Abstract

The type strains of 32 species of 13 genera of the family Microbacteriaceae were analysed with respect to gene-coding phylogeny for DNA gyrase subunit B (gyrB), RNA-polymerase subunit B (rpoB), recombinase A (recA), and polyphosphate kinase (ppk). The resulting gene trees were compared with the 16S rRNA gene phylogeny of the same strains. The topology of neighbour-joining and maximum parsimony phylogenetic trees, based on nucleic-acid sequences and protein sequences of housekeeping genes, differed from one another, and no gene tree was identical to that of the 16S rRNA gene tree. Most genera analysed containing >1 strain formed phylogenetically coherent taxa.
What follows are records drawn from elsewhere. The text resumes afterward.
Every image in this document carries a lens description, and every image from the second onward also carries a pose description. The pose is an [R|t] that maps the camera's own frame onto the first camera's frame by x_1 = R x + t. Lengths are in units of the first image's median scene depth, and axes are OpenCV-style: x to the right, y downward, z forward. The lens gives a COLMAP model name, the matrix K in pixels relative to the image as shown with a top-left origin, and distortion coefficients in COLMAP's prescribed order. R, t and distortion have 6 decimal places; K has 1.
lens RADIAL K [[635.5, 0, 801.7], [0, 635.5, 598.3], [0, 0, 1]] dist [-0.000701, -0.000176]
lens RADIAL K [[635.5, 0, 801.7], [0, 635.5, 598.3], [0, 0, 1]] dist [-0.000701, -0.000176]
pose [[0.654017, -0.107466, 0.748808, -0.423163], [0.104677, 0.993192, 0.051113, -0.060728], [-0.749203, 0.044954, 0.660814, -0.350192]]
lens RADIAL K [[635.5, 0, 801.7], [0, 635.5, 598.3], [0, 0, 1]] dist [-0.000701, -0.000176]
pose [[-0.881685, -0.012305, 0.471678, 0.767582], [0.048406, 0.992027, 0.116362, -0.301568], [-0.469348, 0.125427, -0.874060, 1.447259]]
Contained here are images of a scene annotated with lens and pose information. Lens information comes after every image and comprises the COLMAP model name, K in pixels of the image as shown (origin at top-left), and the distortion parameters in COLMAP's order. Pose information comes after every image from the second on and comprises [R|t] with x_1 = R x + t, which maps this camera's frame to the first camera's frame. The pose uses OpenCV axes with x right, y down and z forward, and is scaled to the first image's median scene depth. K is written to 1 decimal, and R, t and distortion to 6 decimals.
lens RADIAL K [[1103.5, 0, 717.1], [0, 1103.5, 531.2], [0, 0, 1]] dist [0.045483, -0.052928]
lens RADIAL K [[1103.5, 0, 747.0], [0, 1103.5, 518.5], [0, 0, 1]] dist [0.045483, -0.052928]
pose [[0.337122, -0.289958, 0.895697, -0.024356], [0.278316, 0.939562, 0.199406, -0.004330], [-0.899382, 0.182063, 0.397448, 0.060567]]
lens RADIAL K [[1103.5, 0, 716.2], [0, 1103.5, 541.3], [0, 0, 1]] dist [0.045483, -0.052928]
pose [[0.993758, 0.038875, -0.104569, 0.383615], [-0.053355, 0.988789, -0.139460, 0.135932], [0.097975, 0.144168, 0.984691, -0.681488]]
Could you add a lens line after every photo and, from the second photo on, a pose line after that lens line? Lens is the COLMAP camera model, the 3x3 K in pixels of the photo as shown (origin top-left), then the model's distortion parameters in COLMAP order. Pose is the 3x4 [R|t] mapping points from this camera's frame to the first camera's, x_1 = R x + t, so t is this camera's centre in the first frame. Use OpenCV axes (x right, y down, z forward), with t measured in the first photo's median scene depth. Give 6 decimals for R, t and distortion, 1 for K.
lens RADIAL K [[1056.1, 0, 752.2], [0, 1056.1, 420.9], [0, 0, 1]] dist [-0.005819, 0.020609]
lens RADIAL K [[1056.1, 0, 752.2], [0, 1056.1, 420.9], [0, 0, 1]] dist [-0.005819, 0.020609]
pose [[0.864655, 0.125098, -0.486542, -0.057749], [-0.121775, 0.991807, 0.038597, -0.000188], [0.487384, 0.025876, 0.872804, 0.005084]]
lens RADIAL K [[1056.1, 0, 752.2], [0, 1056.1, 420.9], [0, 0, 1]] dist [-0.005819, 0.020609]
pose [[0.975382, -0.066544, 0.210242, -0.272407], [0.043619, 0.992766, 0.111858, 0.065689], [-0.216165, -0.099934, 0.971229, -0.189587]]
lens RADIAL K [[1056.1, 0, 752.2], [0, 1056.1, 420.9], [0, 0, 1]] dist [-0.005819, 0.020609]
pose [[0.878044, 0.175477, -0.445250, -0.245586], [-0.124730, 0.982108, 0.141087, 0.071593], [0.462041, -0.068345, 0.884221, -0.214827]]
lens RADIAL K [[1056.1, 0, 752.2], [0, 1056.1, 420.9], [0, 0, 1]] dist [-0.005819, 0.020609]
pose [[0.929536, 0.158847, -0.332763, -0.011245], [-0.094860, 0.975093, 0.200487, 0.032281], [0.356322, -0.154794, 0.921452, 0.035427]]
The three pathovars of Curtobacterium flaccumfaciens clustered together to the exclusion of the type strains of other Curtobacterium species in all DNA - and protein-based analyses. In no tree did the distribution of a major taxonomic marker, i.e., diaminobutyric acid versus lysine and/or ornithine in the peptidoglycan, or acyl type of peptidoglycan, correlate with the phylogenetic position of the organisms. The changing phylogenetic position of Agrococcus jenensis was unexpected: This strain defined individual lineages in the trees based on 16S rRNA and gyrB and showed identity with Microbacterium saperdae in the other three gene trees.